**WHAT TO PRODUCE**:
Which lines in the data below contain the word "compare"? Return each of them.

(Source texts of formatted documents)

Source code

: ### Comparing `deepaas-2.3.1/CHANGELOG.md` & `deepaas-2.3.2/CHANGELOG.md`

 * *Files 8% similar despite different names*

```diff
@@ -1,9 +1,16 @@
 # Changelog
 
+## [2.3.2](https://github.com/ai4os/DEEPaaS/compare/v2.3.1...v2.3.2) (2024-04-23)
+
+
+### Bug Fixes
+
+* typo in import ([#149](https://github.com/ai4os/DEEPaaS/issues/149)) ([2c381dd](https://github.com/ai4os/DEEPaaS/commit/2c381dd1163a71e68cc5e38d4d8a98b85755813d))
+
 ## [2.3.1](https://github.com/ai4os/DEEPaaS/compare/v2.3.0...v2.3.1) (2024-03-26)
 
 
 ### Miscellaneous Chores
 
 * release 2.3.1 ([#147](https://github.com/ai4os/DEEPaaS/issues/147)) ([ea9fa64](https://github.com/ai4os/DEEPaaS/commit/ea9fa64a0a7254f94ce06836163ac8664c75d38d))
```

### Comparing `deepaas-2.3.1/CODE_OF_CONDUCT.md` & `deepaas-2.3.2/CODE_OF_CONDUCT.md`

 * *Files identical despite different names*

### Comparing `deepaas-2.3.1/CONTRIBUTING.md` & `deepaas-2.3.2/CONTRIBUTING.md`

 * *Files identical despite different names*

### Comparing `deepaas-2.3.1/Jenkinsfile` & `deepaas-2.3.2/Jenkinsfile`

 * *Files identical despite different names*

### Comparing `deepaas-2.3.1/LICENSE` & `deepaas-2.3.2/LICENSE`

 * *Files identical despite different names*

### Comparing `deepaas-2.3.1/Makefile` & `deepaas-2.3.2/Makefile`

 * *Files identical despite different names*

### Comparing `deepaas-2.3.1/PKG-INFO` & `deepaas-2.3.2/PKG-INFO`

**REPLY TO THE EXERCISE**:
+## [2.3.2](https://github.com/ai4os/DEEPaaS/compare/v2.3.1...v2.3.2) (2024-04-23)
 ## [2.3.1](https://github.com/ai4os/DEEPaaS/compare/v2.3.0...v2.3.1) (2024-03-26)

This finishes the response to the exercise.